Google’s own mastery of grammar and syntax helps the company deliver more accurate search results, and it will be increasingly important as more of its devices and services come to depend on voice control.
Smartphones based on Google’s software can, of course, already be voice controlled, and the company is widely thought to be developing home devices, similar to Amazon’s Echo, that depend more heavily on voice interaction. So releasing a tool that makes language understanding more accessible makes a lot of strategic sense.
“Most of our users interact with us through language,” says Fernando Pereira, who leads the company’s efforts in natural-language understanding and machine learning. “They ask queries, typed or spoken. And so for us to serve the user well, we have to make our systems understand what users want.”
Google’s SyntaxNet can learn to understand the meaning of words and phrases given their context and common usage. This works with the deep-learning framework previously released by Google, called TensorFlow. And it is the most complex and sophisticated component built using TensorFlow to date.
Google has also released a pre-trained parser for English, called Parsey McParseface (a spokesperson says the company was having trouble coming up with a name when someone suggested this catchy moniker). Text fed into the parser will automatically be broken into syntactic components such as nouns, verbs, subjects, and objects. This makes it easier for a computer to parse ambiguous queries or commands correctly.

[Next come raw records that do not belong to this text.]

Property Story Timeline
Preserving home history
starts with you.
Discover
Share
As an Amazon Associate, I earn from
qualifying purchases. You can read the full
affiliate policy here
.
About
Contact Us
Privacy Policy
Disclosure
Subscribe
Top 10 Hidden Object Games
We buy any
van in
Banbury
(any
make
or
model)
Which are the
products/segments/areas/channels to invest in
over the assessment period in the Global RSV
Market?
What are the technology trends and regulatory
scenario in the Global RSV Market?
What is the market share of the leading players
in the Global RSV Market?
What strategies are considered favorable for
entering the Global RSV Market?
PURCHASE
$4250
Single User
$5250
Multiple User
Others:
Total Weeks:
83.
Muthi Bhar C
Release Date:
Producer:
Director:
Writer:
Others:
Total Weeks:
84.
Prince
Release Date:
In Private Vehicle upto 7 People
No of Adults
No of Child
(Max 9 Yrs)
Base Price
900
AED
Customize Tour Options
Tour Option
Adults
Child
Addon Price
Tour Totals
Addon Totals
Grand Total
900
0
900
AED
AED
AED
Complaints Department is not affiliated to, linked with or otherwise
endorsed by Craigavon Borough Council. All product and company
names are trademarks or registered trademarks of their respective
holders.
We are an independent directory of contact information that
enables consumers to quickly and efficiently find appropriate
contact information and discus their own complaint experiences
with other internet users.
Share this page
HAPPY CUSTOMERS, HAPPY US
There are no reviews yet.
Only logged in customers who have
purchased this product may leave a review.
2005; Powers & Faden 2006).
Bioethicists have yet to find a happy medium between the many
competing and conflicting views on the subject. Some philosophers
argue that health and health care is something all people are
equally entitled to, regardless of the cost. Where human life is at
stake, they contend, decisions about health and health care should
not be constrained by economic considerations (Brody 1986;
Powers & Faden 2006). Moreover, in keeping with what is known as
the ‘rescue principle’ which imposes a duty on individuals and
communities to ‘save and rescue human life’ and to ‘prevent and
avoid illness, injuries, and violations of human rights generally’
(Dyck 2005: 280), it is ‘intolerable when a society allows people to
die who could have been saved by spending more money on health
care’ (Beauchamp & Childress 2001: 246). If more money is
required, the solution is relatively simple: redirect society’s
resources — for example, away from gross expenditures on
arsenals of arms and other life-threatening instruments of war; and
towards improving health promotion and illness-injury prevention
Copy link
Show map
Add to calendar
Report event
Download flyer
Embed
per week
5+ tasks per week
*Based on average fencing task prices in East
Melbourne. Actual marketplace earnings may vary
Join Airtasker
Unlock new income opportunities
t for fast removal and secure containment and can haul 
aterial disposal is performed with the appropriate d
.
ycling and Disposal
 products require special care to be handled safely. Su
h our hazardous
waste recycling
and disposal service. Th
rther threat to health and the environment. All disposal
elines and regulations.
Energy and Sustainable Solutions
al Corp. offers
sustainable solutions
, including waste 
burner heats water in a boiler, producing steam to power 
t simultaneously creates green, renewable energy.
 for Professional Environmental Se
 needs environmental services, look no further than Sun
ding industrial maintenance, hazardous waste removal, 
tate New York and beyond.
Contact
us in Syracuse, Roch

Google usually relies on data and machine learning, and indeed some other approaches, such as Facebook’s, are trying to train computers to parse language by feeding them large quantities of largely unlabeled data (see “Teaching Machines to Understand Us”).
But Google’s language-understanding project, described in a paper online, is instead built around human expertise. For more than eight years, professional linguists have been working on annotating text for the company. And recent progress has been made by feeding those annotations into a large deep-learning neural network.
Understanding language is incredibly difficult for computers because language is often ambiguous. A search query as simple as “Find me cats in hats” may be interpreted as a request for either cats wearing hats or cats sitting in hats. While humans use general knowledge to disambiguate such sentences, Google’s technology uses machine learning. Its deep-learning system, trained with syntactic text, makes a judgment about the most likely correct structure of a statement.
Dave Orr, the product manager at Google responsible for finding commercial applications for the company’s research on language understanding, demonstrated the technology for me. He fed several articles from MIT Technology Review into an internal version of the language parser.
It made a couple of trivial errors, for example, confusing the word “will” at the start of a sentence with my first name, but generally seemed to annotate sentences with impressive accuracy, identifying syntactic structures that correctly captured the meaning of the headline or lead. “It’s the best parser anyone has created,” Orr says. “We think it’s close to human level.”